### EXERCISE
Reprint the listing. Every line must match the original exactly.
..........
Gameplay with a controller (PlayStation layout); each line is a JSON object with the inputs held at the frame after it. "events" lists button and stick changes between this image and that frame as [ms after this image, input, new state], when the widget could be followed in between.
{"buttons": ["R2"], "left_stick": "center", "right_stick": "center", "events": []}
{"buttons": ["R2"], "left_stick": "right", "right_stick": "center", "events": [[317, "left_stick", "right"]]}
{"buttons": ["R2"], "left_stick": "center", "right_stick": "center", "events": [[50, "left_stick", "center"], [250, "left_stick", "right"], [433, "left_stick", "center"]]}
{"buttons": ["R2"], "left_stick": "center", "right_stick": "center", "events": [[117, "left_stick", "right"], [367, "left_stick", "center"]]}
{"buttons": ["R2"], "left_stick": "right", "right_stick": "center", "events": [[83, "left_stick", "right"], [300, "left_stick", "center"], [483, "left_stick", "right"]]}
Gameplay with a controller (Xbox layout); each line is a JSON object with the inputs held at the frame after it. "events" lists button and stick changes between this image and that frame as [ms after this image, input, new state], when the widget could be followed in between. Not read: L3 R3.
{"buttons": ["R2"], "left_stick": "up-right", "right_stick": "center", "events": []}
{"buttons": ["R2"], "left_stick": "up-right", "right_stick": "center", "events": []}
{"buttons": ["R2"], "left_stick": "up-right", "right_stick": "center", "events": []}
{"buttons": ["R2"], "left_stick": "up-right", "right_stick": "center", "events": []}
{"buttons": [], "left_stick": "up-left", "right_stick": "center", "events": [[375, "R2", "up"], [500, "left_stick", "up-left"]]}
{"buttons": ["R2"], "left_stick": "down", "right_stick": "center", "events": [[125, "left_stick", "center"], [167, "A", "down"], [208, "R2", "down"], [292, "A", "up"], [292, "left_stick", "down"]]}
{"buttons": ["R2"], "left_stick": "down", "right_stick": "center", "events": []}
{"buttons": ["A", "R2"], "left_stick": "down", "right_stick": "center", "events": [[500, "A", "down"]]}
..........
### SOLUTION
Gameplay with a controller (PlayStation layout); each line is a JSON object with the inputs held at the frame after it. "events" lists button and stick changes between this image and that frame as [ms after this image, input, new state], when the widget could be followed in between.
{"buttons": ["R2"], "left_stick": "center", "right_stick": "center", "events": []}
{"buttons": ["R2"], "left_stick": "right", "right_stick": "center", "events": [[317, "left_stick", "right"]]}
{"buttons": ["R2"], "left_stick": "center", "right_stick": "center", "events": [[50, "left_stick", "center"], [250, "left_stick", "right"], [433, "left_stick", "center"]]}
{"buttons": ["R2"], "left_stick": "center", "right_stick": "center", "events": [[117, "left_stick", "right"], [367, "left_stick", "center"]]}
{"buttons": ["R2"], "left_stick": "right", "right_stick": "center", "events": [[83, "left_stick", "right"], [300, "left_stick", "center"], [483, "left_stick", "right"]]}
Gameplay with a controller (Xbox layout); each line is a JSON object with the inputs held at the frame after it. "events" lists button and stick changes between this image and that frame as [ms after this image, input, new state], when the widget could be followed in between. Not read: L3 R3.
{"buttons": ["R2"], "left_stick": "up-right", "right_stick": "center", "events": []}
{"buttons": ["R2"], "left_stick": "up-right", "right_stick": "center", "events": []}
{"buttons": ["R2"], "left_stick": "up-right", "right_stick": "center", "events": []}
{"buttons": ["R2"], "left_stick": "up-right", "right_stick": "center", "events": []}
{"buttons": [], "left_stick": "up-left", "right_stick": "center", "events": [[375, "R2", "up"], [500, "left_stick", "up-left"]]}
{"buttons": ["R2"], "left_stick": "down", "right_stick": "center", "events": [[125, "left_stick", "center"], [167, "A", "down"], [208, "R2", "down"], [292, "A", "up"], [292, "left_stick", "down"]]}
{"buttons": ["R2"], "left_stick": "down", "right_stick": "center", "events": []}
{"buttons": ["A", "R2"], "left_stick": "down", "right_stick": "center", "events": [[500, "A", "down"]]}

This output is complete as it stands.